If you answered (1), congrats! You'd fit right in with the Puritans, who are a legalistic crew: they believe that your best bet to get to heaven is to conform to strict set of religious and social laws. If you answered (2), you'd probably fit in better with a religion that emphasizes grace: being forgiven for your sins through faith. In The Scarlet Letter, Hawthorne shows us an essentially legalistic society, with its inhabitants adhering to strict moral codes, and punishing and isolating transgressors. But the narrator disagrees. Maybe, he says, a religious society should be ruled by grace—and, at the end of the novel, Hester has been forgiven by the strict society that once punished her.
Questions About Compassion and Forgiveness
- Does Hawthorne seem to reject legalism entirely, or does he suggest that forgiveness and compassion have to go hand-in-hand with punishment?
- In The Scarlet Letter, is compassion a female trait? A male trait? Or is it equally shared? How do you know?
- Is forgiveness a religious duty? Does Hawthorne seem to think it's more or less important than other religious feelings?

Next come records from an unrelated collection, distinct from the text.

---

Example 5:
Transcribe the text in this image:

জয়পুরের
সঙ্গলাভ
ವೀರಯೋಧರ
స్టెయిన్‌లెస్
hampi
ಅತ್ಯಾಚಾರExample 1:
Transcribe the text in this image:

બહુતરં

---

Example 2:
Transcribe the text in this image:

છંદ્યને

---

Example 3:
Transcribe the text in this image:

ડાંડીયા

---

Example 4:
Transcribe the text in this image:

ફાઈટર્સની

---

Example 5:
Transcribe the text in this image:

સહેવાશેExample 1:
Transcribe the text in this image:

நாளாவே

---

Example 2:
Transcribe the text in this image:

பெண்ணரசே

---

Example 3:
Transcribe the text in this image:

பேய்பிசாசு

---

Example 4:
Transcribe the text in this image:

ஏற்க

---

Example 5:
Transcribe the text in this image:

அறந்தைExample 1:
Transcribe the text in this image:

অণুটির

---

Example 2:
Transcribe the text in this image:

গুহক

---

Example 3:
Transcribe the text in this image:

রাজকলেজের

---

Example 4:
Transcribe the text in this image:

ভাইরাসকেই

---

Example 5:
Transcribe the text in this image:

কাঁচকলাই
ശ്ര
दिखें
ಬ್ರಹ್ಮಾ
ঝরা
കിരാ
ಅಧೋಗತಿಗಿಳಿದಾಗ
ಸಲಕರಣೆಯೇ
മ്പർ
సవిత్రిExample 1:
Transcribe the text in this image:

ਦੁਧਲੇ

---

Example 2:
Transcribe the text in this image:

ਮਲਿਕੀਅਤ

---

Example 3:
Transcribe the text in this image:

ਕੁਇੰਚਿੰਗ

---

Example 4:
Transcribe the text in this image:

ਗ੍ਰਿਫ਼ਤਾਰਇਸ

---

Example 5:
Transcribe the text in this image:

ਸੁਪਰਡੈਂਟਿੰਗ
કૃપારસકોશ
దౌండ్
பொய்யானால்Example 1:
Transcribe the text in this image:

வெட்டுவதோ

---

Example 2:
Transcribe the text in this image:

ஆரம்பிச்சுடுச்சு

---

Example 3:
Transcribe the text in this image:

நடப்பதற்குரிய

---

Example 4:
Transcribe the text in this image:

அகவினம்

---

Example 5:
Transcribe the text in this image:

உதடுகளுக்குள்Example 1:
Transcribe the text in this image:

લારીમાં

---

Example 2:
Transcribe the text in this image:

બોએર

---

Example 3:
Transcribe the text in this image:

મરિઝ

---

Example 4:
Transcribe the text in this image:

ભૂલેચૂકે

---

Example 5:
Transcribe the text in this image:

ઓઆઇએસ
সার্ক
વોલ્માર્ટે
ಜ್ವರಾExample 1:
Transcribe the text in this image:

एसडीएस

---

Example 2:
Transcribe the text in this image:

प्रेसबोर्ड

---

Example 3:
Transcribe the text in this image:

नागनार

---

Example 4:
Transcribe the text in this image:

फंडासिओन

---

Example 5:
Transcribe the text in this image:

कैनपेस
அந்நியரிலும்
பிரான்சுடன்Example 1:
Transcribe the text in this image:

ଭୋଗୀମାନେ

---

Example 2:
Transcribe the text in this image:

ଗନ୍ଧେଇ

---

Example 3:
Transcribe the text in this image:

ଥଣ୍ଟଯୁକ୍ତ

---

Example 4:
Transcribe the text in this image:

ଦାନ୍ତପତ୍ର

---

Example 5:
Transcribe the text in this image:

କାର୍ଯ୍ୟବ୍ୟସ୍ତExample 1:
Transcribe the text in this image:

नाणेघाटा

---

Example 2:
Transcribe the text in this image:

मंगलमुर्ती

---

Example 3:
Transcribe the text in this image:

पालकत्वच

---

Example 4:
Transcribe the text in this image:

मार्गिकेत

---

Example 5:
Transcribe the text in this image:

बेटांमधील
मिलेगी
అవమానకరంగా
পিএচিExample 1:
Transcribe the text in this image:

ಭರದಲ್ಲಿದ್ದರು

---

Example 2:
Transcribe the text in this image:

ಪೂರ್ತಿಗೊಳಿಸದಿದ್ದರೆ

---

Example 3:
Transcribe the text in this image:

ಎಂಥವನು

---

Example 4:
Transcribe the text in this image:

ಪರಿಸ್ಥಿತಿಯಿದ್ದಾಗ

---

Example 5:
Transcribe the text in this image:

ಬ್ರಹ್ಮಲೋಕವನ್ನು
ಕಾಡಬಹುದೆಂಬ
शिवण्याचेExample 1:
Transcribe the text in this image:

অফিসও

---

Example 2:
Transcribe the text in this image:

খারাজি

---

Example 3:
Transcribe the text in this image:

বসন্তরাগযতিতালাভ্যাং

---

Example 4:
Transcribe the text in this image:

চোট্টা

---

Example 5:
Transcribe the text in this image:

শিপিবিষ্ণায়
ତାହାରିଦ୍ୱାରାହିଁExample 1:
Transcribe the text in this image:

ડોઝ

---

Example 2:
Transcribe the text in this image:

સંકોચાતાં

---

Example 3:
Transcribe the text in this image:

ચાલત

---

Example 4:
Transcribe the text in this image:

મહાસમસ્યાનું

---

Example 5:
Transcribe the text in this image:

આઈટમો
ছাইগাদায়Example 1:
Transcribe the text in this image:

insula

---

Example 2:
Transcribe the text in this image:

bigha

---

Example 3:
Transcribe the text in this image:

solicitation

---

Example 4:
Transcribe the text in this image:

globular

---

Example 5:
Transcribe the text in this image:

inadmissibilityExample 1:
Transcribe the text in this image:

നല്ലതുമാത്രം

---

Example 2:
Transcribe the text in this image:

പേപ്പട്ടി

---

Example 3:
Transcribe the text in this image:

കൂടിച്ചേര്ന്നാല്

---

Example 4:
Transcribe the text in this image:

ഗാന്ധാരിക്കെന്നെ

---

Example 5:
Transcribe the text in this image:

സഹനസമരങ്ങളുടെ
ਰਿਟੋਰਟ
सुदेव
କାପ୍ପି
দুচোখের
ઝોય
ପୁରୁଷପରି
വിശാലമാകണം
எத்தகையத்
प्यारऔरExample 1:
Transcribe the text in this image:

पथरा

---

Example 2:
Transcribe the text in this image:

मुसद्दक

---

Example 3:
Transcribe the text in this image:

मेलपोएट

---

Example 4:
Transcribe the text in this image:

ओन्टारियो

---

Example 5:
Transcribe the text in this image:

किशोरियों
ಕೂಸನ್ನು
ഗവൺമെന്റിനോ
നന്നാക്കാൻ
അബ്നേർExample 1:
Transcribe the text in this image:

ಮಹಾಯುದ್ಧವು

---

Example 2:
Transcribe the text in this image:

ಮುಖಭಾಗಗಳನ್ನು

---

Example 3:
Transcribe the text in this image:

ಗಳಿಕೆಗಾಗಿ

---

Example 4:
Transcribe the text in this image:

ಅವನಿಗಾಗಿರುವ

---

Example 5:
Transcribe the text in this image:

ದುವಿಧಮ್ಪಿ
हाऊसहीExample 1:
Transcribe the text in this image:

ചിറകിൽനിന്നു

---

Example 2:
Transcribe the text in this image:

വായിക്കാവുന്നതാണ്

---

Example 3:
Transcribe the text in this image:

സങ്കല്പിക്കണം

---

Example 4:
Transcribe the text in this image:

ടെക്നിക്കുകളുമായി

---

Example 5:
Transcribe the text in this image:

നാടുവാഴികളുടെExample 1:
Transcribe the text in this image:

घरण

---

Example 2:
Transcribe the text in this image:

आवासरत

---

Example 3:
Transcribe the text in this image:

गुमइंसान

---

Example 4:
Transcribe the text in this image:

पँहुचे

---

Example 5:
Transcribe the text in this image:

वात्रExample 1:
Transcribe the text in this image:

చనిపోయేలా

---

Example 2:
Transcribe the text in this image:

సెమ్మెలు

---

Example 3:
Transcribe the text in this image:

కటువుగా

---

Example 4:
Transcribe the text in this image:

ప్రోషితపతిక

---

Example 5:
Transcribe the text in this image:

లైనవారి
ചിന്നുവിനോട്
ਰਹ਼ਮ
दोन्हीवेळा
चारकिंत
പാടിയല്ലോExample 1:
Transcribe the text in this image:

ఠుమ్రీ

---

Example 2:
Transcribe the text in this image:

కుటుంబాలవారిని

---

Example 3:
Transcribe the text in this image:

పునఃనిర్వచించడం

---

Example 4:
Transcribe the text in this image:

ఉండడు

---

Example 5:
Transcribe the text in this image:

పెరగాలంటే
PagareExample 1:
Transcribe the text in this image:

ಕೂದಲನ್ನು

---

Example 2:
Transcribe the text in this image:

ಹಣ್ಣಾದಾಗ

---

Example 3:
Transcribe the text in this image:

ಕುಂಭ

- Whose act of forgiveness seems most profound? Hester's? Chillingworth's (if he ever does forgive)? Pearl's? The community's?
Chew on This
Although Hester Prynne is judged and punished in a legalistic society, she transforms her scarlet letter into a symbol of grace rather than shame.
Even though Reverend Dimmesdale avoids confessing his sin for seven years because he fears the wrath of a legalistic society, he finds grace through confession in the last moments of his death.